§ SOURCE EXCERPT:
—————
State of emergency for planet earth

Written By: - Date published: 9:00 am, July 22nd, 2017 - 52 comments
Categories: climate change, disaster, Environment, science - Tags: ,

There’s a current state of emergency happening in Dunedin, Otago, Waitaki and Canterbury due to heavy rainfall and flooding. Wishing everyone affected all the best.

That’s the short emergency. Here’s the long one. James Hansen and a team of climate scientists just published this,

Abstract. Global temperature is a fundamental climate metric highly correlated with sea level, which implies that keeping shorelines near their present location requires keeping global temperature within or close to its preindustrial Holocene range. However, global temperature excluding short-term variability now exceeds +1 °C relative to the 1880–1920 mean and annual 2016 global temperature was almost +1.3 °C. We show that global temperature has risen well out of the Holocene range and Earth is now as warm as it was during the prior (Eemian) interglacial period, when sea level reached 6–9 m higher than today.
—————
§ DATA EXCERPT:
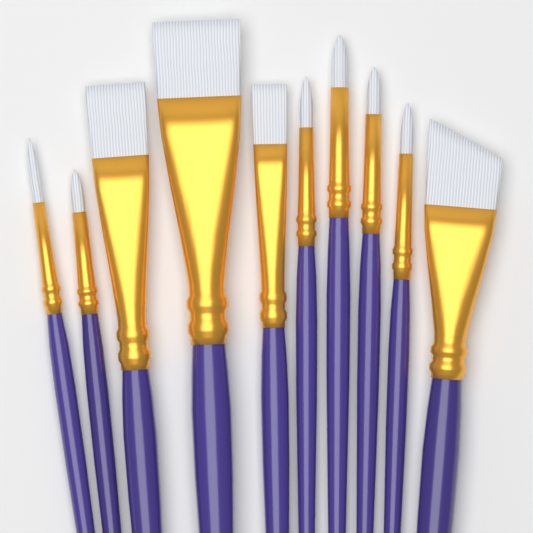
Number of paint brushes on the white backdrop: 10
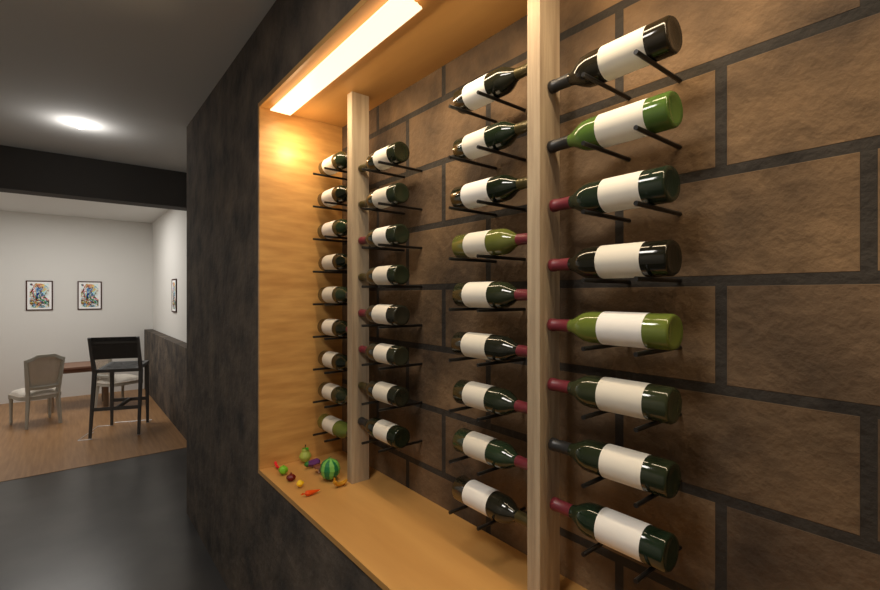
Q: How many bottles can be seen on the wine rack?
—————
§ INSTRUCTIONS:
a – According to the climate post, how much higher was sea level during the Eemian interglacial period than it is today?
b – Write the next part of the climate post, starting right after its final sentence.
The listing plays no part in what is asked here.

§ ANSWERS TO THE EXERCISES:
a – It was 6–9 m higher than today.

b –
Further, Earth is out of energy balance with present atmospheric composition, implying that more warming is in the pipeline, and we show that the growth rate of greenhouse gas climate forcing has accelerated markedly in the past decade. The rapidity of ice sheet and sea level response to global temperature is difficult to predict, but is dependent on the magnitude of warming. Targets for limiting global warming thus, at minimum, should aim to avoid leaving global temperature at Eemian or higher levels for centuries. Such targets now require negative emissions, i.e., extraction of CO2 from the air.

If phasedown of fossil fuel emissions begins soon, improved agricultural and forestry practices, including reforestation and steps to improve soil fertility and increase its carbon content, may provide much of the necessary CO2 extraction. In that case, the magnitude and duration of global temperature excursion above the natural range of the current interglacial (Holocene) could be limited and irreversible climate impacts could be minimized.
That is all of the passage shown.